The dying man blinked and then stared into the sun.

“Was it a crime of anger?”

No answer.

“Can you speak to me?”

No answer.

“Do wish for redemption? For reconciliation?”

Then the monk asked a series of questions and to each he received no reply—not even a nod from the dying man.

“A crime of passion? A crime of thievery? Thievery, was it? You stole to eat? Was it a crime of poverty or of greed? Did you make bread on Sunday and eat it on Tuesday? Are you a debtor? A chop man? Did you catch a fish for sport? Did you laugh at court? Perhaps you failed to pay taxes or you associated with rebellious entities. You are an enemy of your lord? Is that what it was? You conspired to assassinate the Sultan? You are not from here? Did you count the stars or build a levy? Did you accuse a man? Was it a walking offense? Malice? Scorn? Impertinence? Incontinence? Rape? Was it incest? Skullduggery? Did you protest within five paces of the Gate? Did you test a fault? Did you fail a test? You were a spy in a foreign court? Were you the bearer of ill news?”

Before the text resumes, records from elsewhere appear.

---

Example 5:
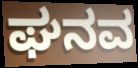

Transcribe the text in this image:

ಘನವ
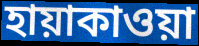
হায়াকাওয়া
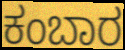
ಕಂಬಾರ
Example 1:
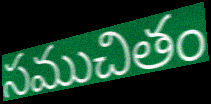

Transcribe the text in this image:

సముచితం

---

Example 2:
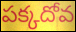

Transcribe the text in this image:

పక్కదోవ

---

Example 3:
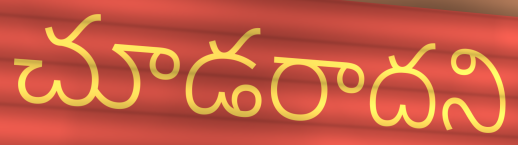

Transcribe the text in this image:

చూడరాదని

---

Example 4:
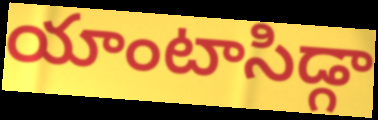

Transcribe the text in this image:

యాంటాసిడ్గా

Having no questions answered, the monk let slip the soiled cloth into the air and watched it fly through the winds of the desert.

“I cannot help you if you do not help me help you.”

No answer.

He shrugged and spryly descended the massive tree in a series of fluid bounds.

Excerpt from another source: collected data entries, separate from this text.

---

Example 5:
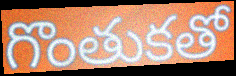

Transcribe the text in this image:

గొంతుకతో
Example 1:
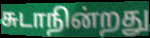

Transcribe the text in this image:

சுடாநின்றது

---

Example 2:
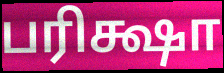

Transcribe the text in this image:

பரிக்ஷா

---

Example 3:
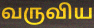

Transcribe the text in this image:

“There is a caravan near here.” He said while gathering up his peregrine’s gear. "They are Bedouin. I will tell them of your plight."

The dying man looked further away from the monk.

“Beware the purple lights. The hunchback monk motioned across the sands with his hands. “The lights are my quest. If you see them, take heed from whence they come. I’ll be back again.”

And with that, he left the dying man to his own free will, and hunched off over the desert, across the sea to the mountains beyond the fertile plains of a distant land, for that is where he resided.

And this is how the dying man lived the third day in the desert. He was grateful to the monk although he did not show it. He was, after all, still nailed to a tree, in great pain. But that pain was not why he cried for hours and hours that night. He sobbed and wept until all the dry desert air was filled with his lament of moans and the lavender moon disappeared in the lilting sky.